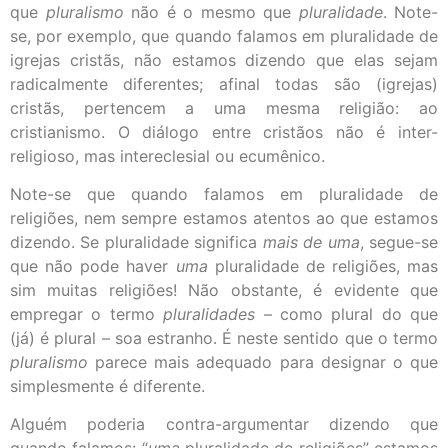
que
pluralismo
não é o mesmo que
pluralidade
. Note-
se, por exemplo, que quando falamos em pluralidade de
igrejas cristãs, não estamos dizendo que elas sejam
radicalmente diferentes; afinal todas são (igrejas)
cristãs, pertencem a uma mesma religião: ao
cristianismo. O diálogo entre cristãos não é inter-
religioso, mas intereclesial ou ecumênico.
Note-se que quando falamos em pluralidade de
religiões, nem sempre estamos atentos ao que estamos
dizendo. Se pluralidade significa
mais de uma
, segue-se
que não pode haver
uma
pluralidade de religiões, mas
sim muitas religiões! Não obstante, é evidente que
empregar o termo
pluralidades
– como plural do que
(já) é plural – soa estranho. É neste sentido que o termo
pluralismo
parece mais adequado para designar o que
simplesmente é diferente.
Alguém poderia contra-argumentar dizendo que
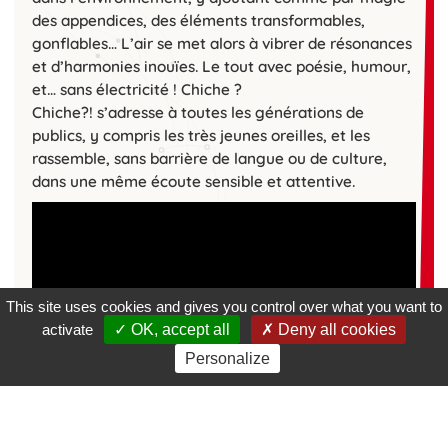
des appendices, des éléments transformables,
gonflables… L’air se met alors à vibrer de résonances
et d’harmonies inouïes. Le tout avec poésie, humour,
et… sans électricité ! Chiche ?
Chiche?! s’adresse à toutes les générations de
publics, y compris les très jeunes oreilles, et les
rassemble, sans barrière de langue ou de culture,
dans une même écoute sensible et attentive.
This site uses cookies and gives you control over what you want to
activate
OK, accept all
Deny all cookies
Personalize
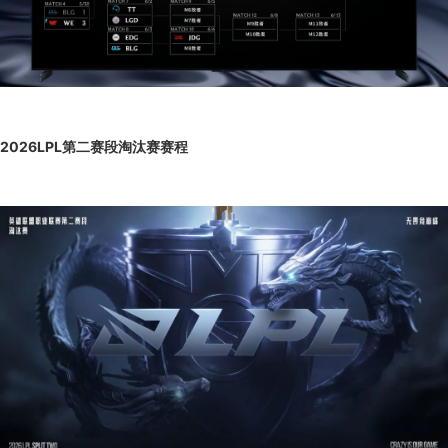
2026LPL第二赛段淘汰赛赛程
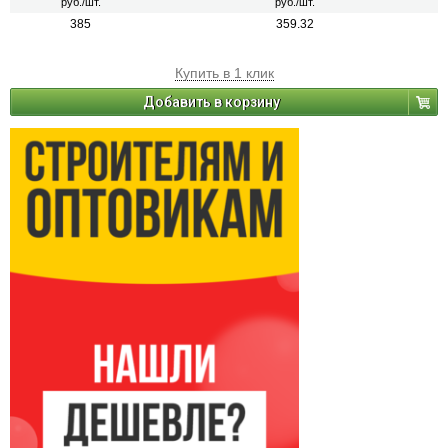
руб./шт.
руб./шт.
385
359.32
Купить в 1 клик
Добавить в корзину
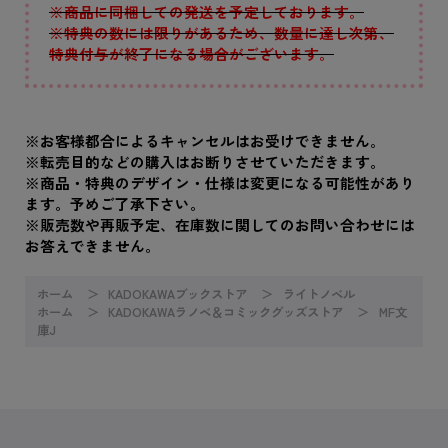
※商品に同梱しての発送を予定しております。
※特典の数には限りがあるため、数量に達し次第、
特典付与が終了になる場合がございます。
※お客様都合によるキャンセルはお受けできません｡
※転売目的などの購入はお断りさせていただきます。
※商品・特典のデザイン・仕様は変更になる可能性があり
ます。予めご了承下さい。
※販売数や再販予定、在庫数に関してのお問い合わせには
お答えできません。
ホーム
KADOKAWAブックストア
ライトノベル
ホーム
KADOKAWAラノベ＆コミックグッズストア
MF文
庫J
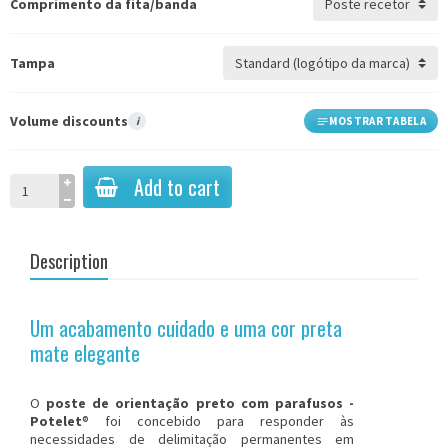
Comprimento da fita/banda
Tampa
Volume discounts
i
MOSTRAR TABELA
Add to cart
Description
Um acabamento cuidado e uma cor preta
mate elegante
O
poste de orientação preto com parafusos -
Potelet
® foi concebido para responder às
necessidades de delimitação permanentes em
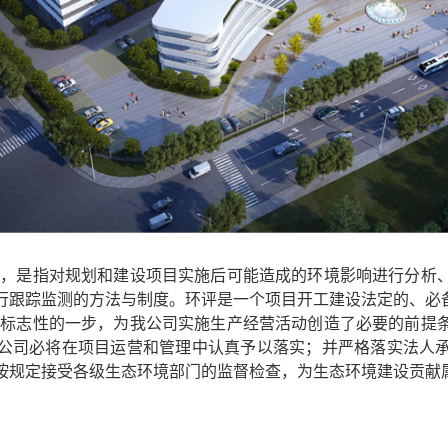
称，是指对规划和建设项目实施后可能造成的环境影响进行分析
行跟踪监测的方法与制度。环评是一个项目开工建设法定的、必
了标志性的一步，为我公司实施生产经营活动创造了必要的前提
公司必将在项目运营和管理中认真予以落实；并严格落实法人
按规定接受各级生态环境部门的监督检查，为生态环境建设贡献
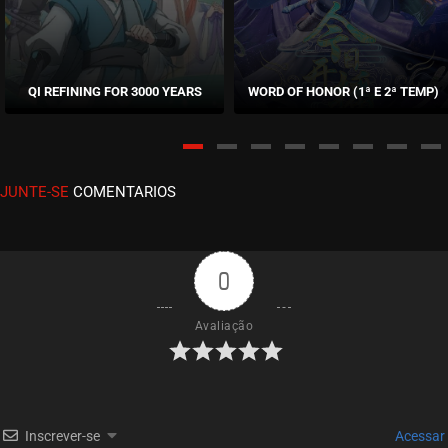
ASSISTIDO
EPISÓDIO 27 (03)
agosto 02, 2025
QI REFINING FOR 3000 YEARS
WORD OF HONOR (1ª E 2ª TEMP)
ASSISTIDO
EPISÓDIO 26 (02)
agosto 02, 2025
JUNTE-SE
COMENTARIOS
ASSISTIDO
EPISÓDIO 25 (01)
agosto 02, 2025
0
ASSISTIDO
Avaliação
EPISÓDIO 24 (12)
julho 15, 2025
ASSISTIDO
Inscrever-se
Acessar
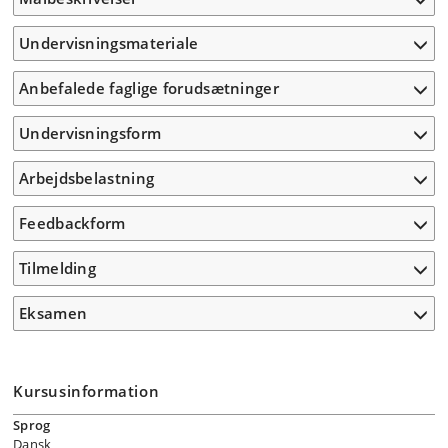
Undervisningsmateriale
Anbefalede faglige forudsætninger
Undervisningsform
Arbejdsbelastning
Feedbackform
Tilmelding
Eksamen
Kursusinformation
Sprog
Dansk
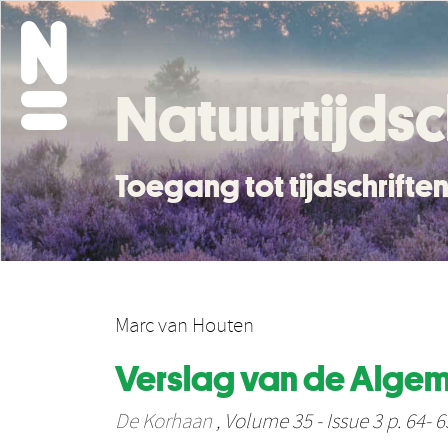
Natuurtijdsc
Toegang tot tijdschrift
Marc van Houten
Verslag van de Algem
De Korhaan
, Volume 35 - Issue 3 p. 64- 6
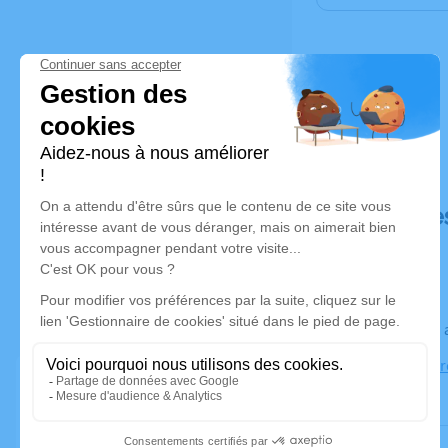
Déroulé de
Le jeudi 1
Église de G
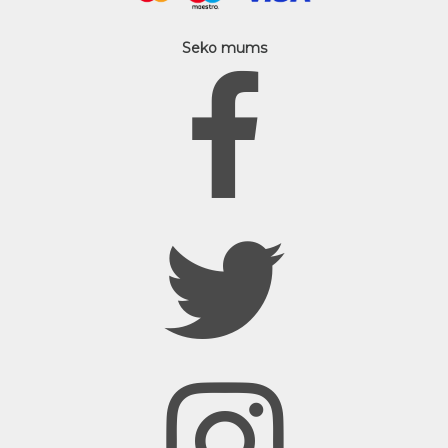
Seko mums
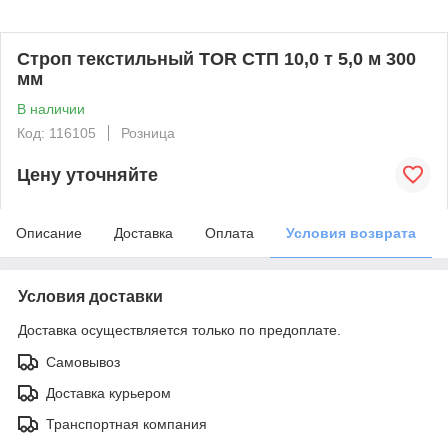
Строп текстильный TOR СТП 10,0 т 5,0 м 300
мм
В наличии
Код: 116105
Розница
Цену уточняйте
Описание
Доставка
Оплата
Условия возврата
Условия доставки
Доставка осуществляется только по предоплате.
Самовывоз
Доставка курьером
Транспортная компания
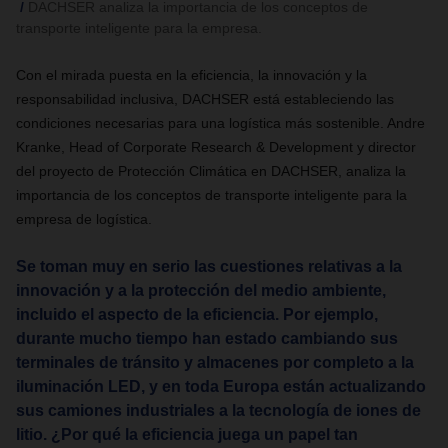
DACHSER analiza la importancia de los conceptos de
transporte inteligente para la empresa.
Con el mirada puesta en la eficiencia, la innovación y la
responsabilidad inclusiva, DACHSER está estableciendo las
condiciones necesarias para una logística más sostenible. Andre
Kranke, Head of Corporate Research & Development y director
del proyecto de Protección Climática en DACHSER, analiza la
importancia de los conceptos de transporte inteligente para la
empresa de logística.
Se toman muy en serio las cuestiones relativas a la
innovación y a la protección del medio ambiente,
incluido el aspecto de la eficiencia. Por ejemplo,
durante mucho tiempo han estado cambiando sus
terminales de tránsito y almacenes por completo a la
iluminación LED, y en toda Europa están actualizando
sus camiones industriales a la tecnología de iones de
litio. ¿Por qué la eficiencia juega un papel tan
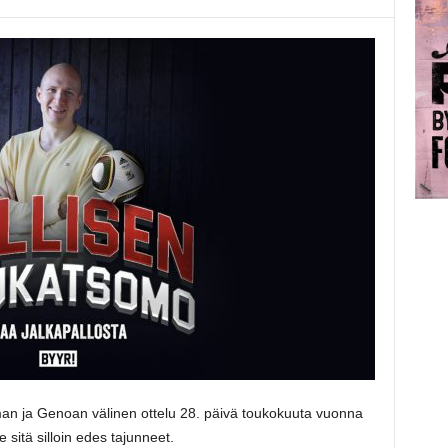
oman ja Genoan välinen ottelu 28. päivä toukokuuta vuonna
 sitä silloin edes tajunneet.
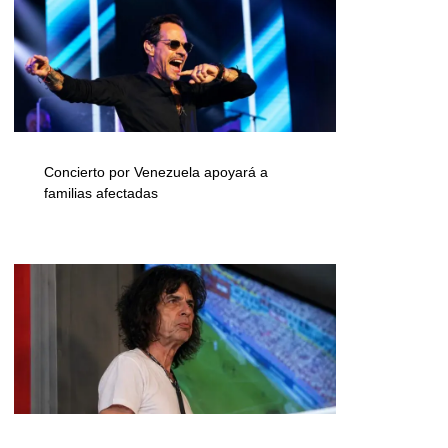
Concierto por Venezuela apoyará a
familias afectadas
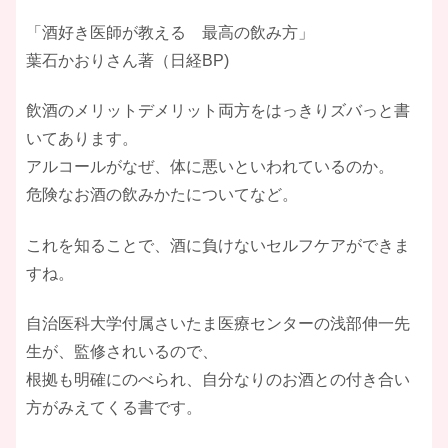
「酒好き医師が教える 最高の飲み方」
葉石かおりさん著（日経BP)
飲酒のメリットデメリット両方をはっきりズバっと書
いてあります。
アルコールがなぜ、体に悪いといわれているのか。
危険なお酒の飲みかたについてなど。
これを知ることで、酒に負けないセルフケアができま
すね。
自治医科大学付属さいたま医療センターの浅部伸一先
生が、監修されいるので、
根拠も明確にのべられ、自分なりのお酒との付き合い
方がみえてくる書です。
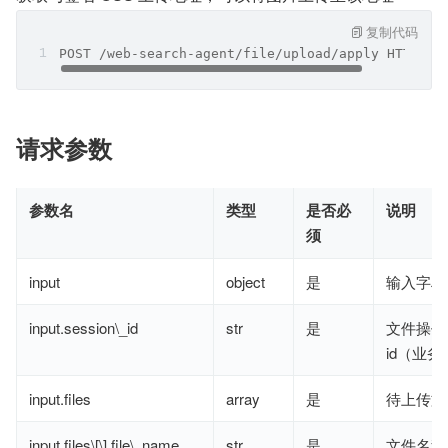
复制代码
POST /web-search-agent/file/upload/apply HTTP/1.
请求参数
参数名
类型
是否必
说明
须
input
object
是
输入字段
input.session\_id
str
是
文件操作 s
id（业
input.files
array
是
待上传文
input.files\[\].file\_name
str
是
文件名称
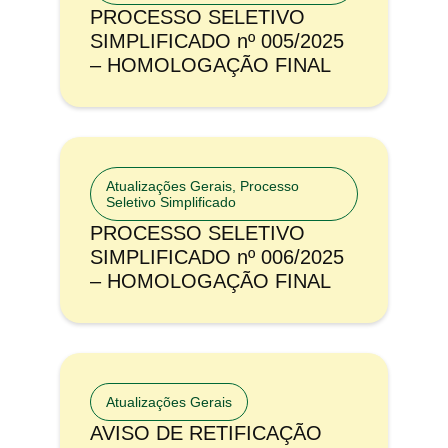
PROCESSO SELETIVO
SIMPLIFICADO nº 005/2025
– HOMOLOGAÇÃO FINAL
Atualizações Gerais
,
Processo
Seletivo Simplificado
PROCESSO SELETIVO
SIMPLIFICADO nº 006/2025
– HOMOLOGAÇÃO FINAL
Atualizações Gerais
AVISO DE RETIFICAÇÃO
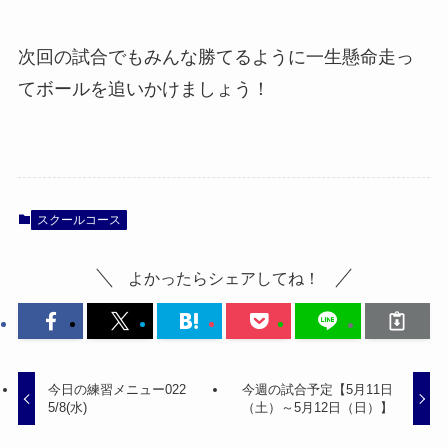
次回の試合でもみんな勝てるように一生懸命走っ
てボールを追いかけましょう！
スクールコース
よかったらシェアしてね！
今日の練習メニュー022
今週の試合予定【5月11日
5/8(水)
（土）～5月12日（日）】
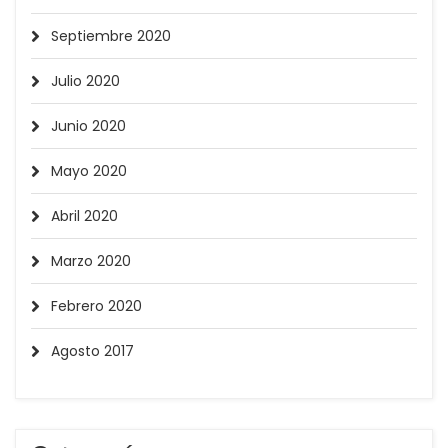
Septiembre 2020
Julio 2020
Junio 2020
Mayo 2020
Abril 2020
Marzo 2020
Febrero 2020
Agosto 2017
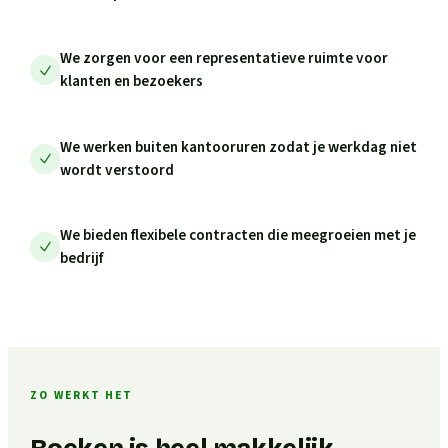
We zorgen voor een representatieve ruimte voor
klanten en bezoekers
We werken buiten kantooruren zodat je werkdag niet
wordt verstoord
We bieden flexibele contracten die meegroeien met je
bedrijf
ZO WERKT HET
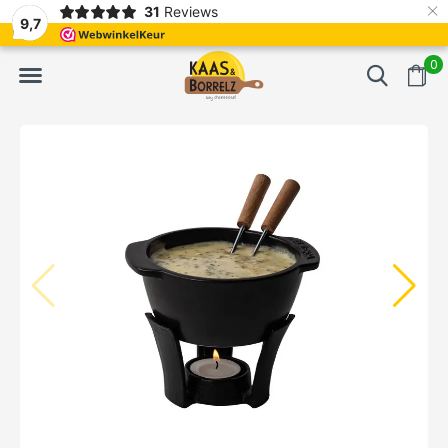
×
31
Reviews
t.
Meistens Lieferung innerhalb von 3 Tagen
Gratis bezorgd va
9,7
0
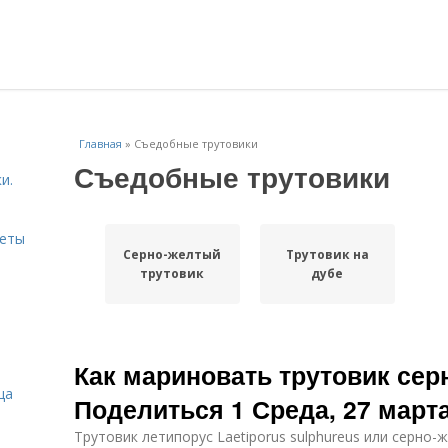
Главная
»
Съедобные трутовики
Съедобные трутовики
и.
веты
Серно-желтый
Трутовик на
трутовик
дубе
Как мариновать трутовик сер
ца
Поделиться 1 Среда, 27 марта,
Трутовик летипорус Laetiporus sulphureus или серно-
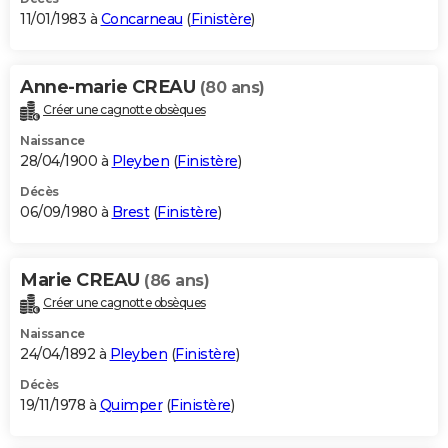
11/01/1983 à
Concarneau
(
Finistère
)
Anne-marie CREAU
(80 ans)
Créer une cagnotte obsèques
Naissance
28/04/1900 à
Pleyben
(
Finistère
)
Décès
06/09/1980 à
Brest
(
Finistère
)
Marie CREAU
(86 ans)
Créer une cagnotte obsèques
Naissance
24/04/1892 à
Pleyben
(
Finistère
)
Décès
19/11/1978 à
Quimper
(
Finistère
)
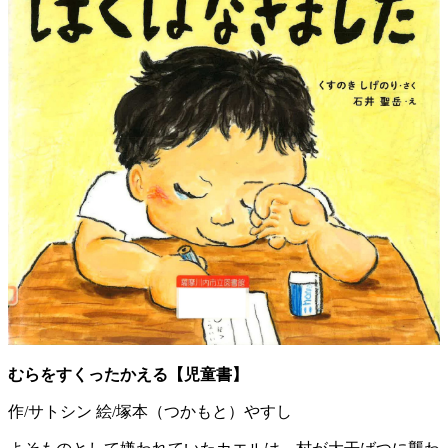
むらをすくったかえる【児童書】
作/サトシン 絵/塚本（つかもと）やすし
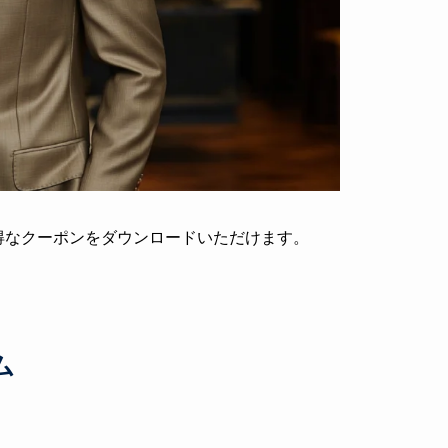
お得なクーポンをダウンロードいただけます。
ム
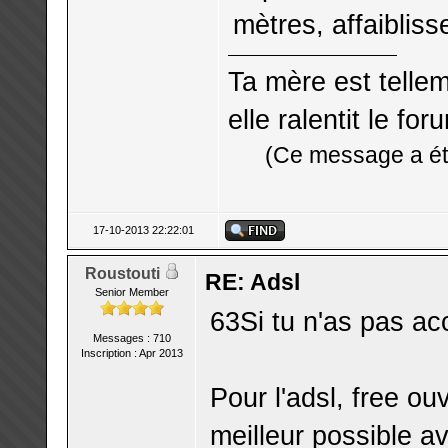
mètres, affaiblis
Ta mère est telle
elle ralentit le for
(Ce message a été
17-10-2013 22:22:01
Roustouti
RE: Adsl
Senior Member
63Si tu n'as pas acc
Messages : 710
Inscription : Apr 2013
Pour l'adsl, free ou
meilleur possible a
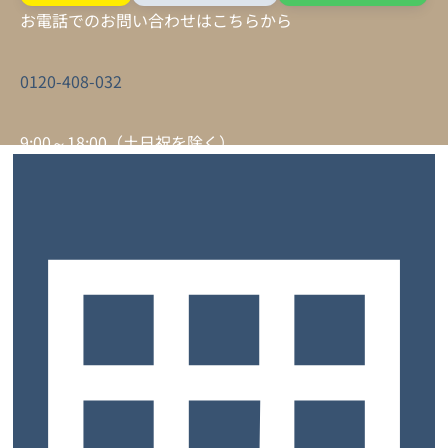
お電話でのお問い合わせはこちらから
0120-408-032
9:00～18:00（土日祝を除く）
サービスについて
トップ
お客様の声
よくあるご質問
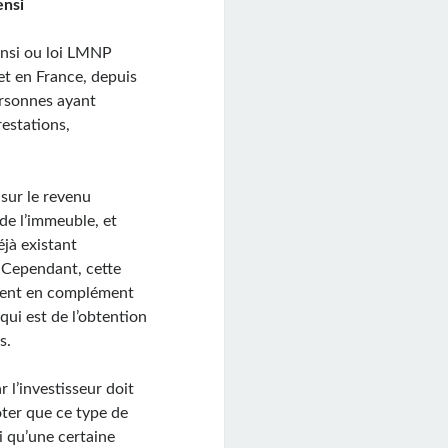
ensi
ensi ou loi LMNP
et en France, depuis
ersonnes ayant
restations,
sur le revenu
de l’immeuble, et
éjà existant
. Cependant, cette
nnent en complément
qui est de l’obtention
s.
r l’investisseur doit
oter que ce type de
i qu’une certaine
⁂
• **What the exercise asks**
Which lines in the data above contain "termo"? Show each one.

• **Result**
empregar o termo
(já) é plural – soa estranho. É neste sentido que o termo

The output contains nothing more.